The data:
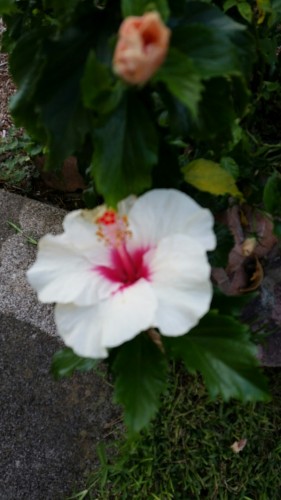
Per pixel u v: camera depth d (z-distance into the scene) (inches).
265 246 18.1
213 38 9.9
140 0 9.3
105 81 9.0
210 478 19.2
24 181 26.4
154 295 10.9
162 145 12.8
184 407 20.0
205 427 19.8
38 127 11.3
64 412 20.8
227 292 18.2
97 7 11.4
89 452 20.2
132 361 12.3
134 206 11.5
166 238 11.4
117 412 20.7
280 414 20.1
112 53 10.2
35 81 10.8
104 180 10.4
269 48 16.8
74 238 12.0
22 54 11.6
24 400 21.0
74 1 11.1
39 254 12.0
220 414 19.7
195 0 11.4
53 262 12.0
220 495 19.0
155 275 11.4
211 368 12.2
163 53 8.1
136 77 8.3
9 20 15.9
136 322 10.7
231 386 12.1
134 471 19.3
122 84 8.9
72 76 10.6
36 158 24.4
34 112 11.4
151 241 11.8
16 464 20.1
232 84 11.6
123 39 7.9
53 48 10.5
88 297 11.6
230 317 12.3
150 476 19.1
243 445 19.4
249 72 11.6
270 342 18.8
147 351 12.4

---

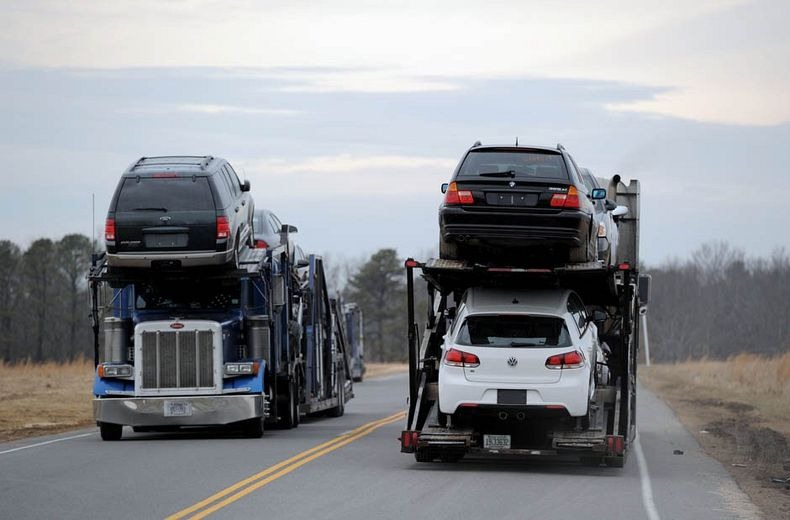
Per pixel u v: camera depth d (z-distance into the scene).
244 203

* * *

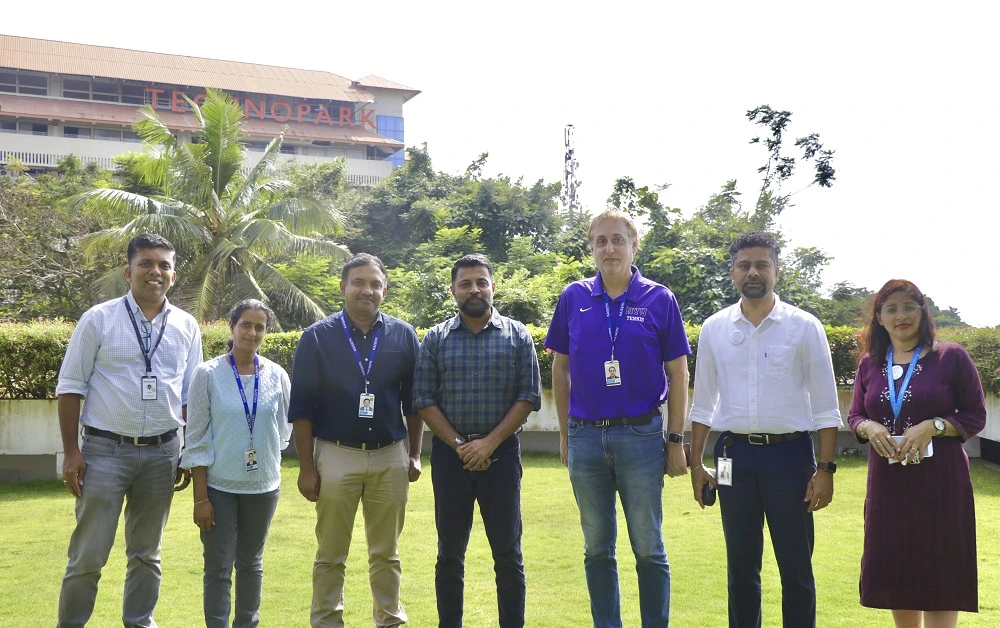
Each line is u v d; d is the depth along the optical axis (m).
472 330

Activity:
Set down, exactly as they stand above, the lines starting with the line with "the scene) (inches)." and going on through the line with "117 412 20.7", and no others.

Result below:
Per pixel u v: camera depth d (z-distance into the scene) (inches).
265 246 18.1
213 38 9.9
140 0 9.3
105 81 9.0
210 478 19.2
24 181 26.4
154 295 10.9
162 145 12.8
184 407 20.0
205 427 19.8
38 127 11.3
64 412 20.8
227 292 18.2
97 7 11.4
89 452 20.2
132 361 12.3
134 206 11.5
166 238 11.4
117 412 20.7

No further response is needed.